**What you need to do**
Below are entries; repeat exactly, and nothing else, the lines from the one holding "<details><summary>थिते</summary>" through the one holding "iterate over position", inclusive. Leave the pictures out.

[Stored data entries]
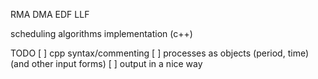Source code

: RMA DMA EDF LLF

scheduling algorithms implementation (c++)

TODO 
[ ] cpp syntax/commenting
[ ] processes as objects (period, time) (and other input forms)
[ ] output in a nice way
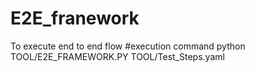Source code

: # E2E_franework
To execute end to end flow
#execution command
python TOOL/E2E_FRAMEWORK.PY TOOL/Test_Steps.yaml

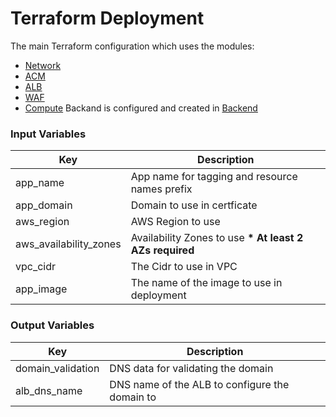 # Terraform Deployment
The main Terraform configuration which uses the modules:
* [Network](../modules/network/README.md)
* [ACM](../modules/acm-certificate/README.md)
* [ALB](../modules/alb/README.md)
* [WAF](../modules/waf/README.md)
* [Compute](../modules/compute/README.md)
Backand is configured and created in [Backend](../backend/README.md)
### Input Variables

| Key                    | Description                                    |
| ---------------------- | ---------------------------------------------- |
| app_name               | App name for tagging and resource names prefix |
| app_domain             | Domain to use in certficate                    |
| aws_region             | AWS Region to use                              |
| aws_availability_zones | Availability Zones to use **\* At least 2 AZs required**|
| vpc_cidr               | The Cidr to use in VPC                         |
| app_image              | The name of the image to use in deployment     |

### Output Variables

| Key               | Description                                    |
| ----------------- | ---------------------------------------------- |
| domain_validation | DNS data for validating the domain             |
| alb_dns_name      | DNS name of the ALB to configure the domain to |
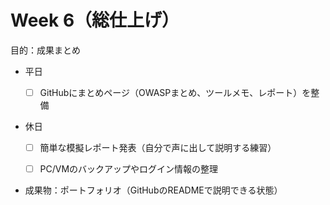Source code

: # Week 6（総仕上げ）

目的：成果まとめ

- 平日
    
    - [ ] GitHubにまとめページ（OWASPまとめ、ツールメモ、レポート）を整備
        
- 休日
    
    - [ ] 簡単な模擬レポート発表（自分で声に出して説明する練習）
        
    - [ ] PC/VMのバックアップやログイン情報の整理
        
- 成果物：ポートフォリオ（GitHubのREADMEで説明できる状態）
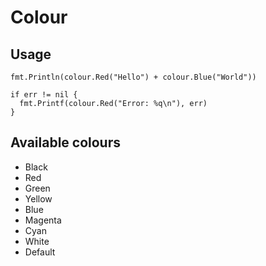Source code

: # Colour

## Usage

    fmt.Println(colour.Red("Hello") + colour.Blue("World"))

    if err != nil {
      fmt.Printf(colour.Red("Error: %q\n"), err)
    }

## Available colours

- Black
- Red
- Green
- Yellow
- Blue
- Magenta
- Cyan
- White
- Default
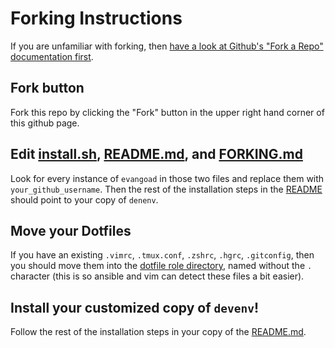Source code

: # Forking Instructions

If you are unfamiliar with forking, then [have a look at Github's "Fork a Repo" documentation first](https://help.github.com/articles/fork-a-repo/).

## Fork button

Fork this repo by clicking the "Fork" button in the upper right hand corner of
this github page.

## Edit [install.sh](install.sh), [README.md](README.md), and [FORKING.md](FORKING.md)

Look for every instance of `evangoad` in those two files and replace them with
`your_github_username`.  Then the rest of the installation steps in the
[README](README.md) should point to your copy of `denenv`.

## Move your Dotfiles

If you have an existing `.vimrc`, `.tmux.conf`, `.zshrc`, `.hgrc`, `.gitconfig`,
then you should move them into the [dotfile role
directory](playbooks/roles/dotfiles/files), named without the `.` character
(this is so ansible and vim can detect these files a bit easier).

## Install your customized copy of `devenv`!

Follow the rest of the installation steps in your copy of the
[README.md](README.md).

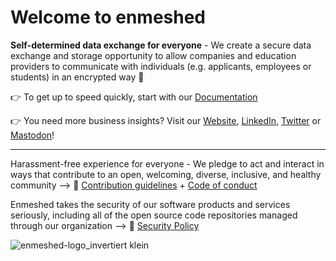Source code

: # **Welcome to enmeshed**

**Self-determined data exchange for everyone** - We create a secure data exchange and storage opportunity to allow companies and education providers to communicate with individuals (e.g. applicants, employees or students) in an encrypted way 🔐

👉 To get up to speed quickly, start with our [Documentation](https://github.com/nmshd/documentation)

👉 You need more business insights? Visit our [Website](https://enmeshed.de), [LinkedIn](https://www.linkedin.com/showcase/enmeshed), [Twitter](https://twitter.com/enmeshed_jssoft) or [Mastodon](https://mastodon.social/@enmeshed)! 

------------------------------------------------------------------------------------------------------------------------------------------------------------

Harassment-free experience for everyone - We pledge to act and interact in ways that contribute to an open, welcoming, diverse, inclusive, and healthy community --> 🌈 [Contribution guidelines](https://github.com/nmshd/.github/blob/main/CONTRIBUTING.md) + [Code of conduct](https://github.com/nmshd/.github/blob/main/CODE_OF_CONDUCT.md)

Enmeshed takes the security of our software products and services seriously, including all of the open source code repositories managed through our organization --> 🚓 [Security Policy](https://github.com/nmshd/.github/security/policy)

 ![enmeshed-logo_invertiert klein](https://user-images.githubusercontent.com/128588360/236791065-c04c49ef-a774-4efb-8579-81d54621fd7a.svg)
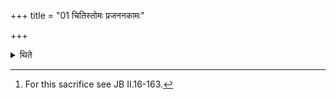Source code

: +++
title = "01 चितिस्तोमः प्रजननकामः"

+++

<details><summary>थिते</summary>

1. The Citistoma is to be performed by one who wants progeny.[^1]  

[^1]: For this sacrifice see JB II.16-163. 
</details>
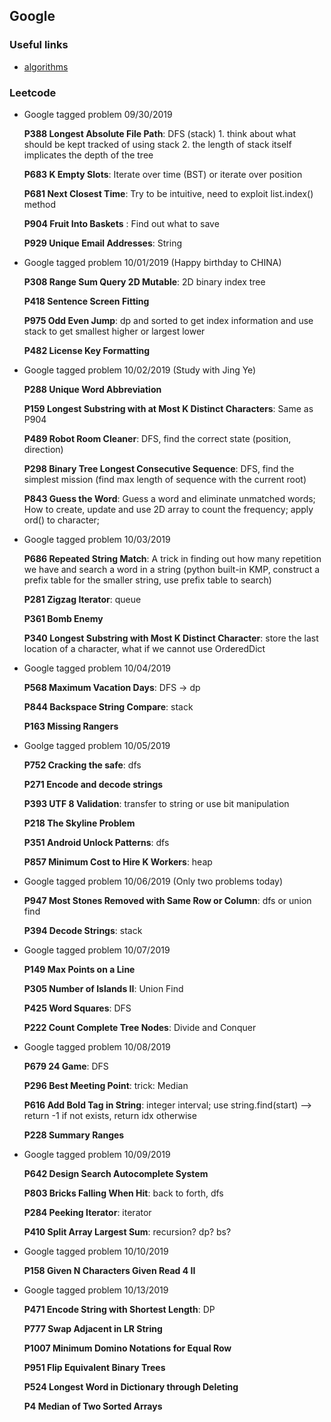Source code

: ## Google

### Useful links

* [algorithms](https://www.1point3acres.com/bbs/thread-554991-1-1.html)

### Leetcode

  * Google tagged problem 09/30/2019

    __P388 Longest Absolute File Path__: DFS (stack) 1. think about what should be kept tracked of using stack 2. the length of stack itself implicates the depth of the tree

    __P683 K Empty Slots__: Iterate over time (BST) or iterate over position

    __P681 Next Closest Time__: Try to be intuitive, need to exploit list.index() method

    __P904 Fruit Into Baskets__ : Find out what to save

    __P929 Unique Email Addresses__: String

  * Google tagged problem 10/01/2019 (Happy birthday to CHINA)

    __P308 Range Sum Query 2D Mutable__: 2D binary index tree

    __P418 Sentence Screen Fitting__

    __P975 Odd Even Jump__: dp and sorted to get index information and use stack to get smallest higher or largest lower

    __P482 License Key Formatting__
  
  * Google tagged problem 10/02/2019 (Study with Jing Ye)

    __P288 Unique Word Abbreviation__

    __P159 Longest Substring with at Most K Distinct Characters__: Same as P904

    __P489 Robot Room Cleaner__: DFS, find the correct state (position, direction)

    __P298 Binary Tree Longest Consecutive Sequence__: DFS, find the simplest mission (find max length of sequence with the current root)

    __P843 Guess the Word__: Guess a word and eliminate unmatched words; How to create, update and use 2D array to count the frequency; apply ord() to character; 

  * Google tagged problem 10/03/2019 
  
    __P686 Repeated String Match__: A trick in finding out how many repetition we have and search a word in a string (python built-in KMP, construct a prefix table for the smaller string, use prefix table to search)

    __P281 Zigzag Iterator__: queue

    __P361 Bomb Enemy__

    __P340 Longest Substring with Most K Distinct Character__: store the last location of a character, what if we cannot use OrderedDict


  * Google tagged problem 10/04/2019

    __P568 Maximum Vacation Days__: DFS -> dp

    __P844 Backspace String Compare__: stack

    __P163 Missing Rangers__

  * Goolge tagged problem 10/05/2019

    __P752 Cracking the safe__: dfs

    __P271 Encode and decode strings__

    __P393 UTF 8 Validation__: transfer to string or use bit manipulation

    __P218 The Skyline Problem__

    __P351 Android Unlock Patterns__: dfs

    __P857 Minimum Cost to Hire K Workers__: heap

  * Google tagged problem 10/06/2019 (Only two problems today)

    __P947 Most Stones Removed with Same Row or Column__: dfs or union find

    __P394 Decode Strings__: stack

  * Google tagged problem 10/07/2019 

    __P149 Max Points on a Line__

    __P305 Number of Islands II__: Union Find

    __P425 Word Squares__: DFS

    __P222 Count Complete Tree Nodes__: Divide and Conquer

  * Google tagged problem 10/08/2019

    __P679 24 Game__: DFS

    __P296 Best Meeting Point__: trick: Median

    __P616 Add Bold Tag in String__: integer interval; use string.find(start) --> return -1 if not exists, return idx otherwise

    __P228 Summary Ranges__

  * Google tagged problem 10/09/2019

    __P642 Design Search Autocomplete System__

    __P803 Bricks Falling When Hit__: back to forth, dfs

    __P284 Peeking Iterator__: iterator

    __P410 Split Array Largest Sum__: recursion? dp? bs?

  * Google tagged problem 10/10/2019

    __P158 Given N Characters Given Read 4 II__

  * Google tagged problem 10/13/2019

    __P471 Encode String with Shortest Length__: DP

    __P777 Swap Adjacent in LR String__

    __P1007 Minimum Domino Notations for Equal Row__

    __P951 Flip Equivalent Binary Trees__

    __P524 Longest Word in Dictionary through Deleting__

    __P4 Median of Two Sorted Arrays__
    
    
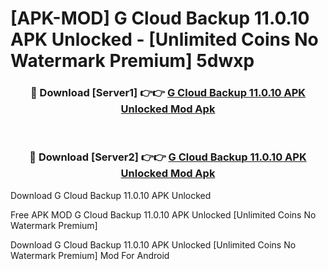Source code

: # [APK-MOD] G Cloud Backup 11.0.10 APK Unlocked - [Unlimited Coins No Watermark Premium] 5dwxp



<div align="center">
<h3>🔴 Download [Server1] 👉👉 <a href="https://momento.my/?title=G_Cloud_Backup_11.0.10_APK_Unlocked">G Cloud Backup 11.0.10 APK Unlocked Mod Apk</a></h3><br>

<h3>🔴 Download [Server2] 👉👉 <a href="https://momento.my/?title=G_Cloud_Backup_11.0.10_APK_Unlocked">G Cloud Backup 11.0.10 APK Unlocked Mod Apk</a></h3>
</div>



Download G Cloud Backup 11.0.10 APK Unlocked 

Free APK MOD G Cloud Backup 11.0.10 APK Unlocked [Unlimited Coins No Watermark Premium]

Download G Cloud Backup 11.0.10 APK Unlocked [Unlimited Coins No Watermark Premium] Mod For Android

**Task result**
<details><summary>थिते</summary>

1. The Citistoma is to be performed by one who wants progeny.[^1]  

[^1]: For this sacrifice see JB II.16-163. 
</details>
Source code

: ## Google

### Useful links

* [algorithms](https://www.1point3acres.com/bbs/thread-554991-1-1.html)

### Leetcode

  * Google tagged problem 09/30/2019

    __P388 Longest Absolute File Path__: DFS (stack) 1. think about what should be kept tracked of using stack 2. the length of stack itself implicates the depth of the tree

    __P683 K Empty Slots__: Iterate over time (BST) or iterate over position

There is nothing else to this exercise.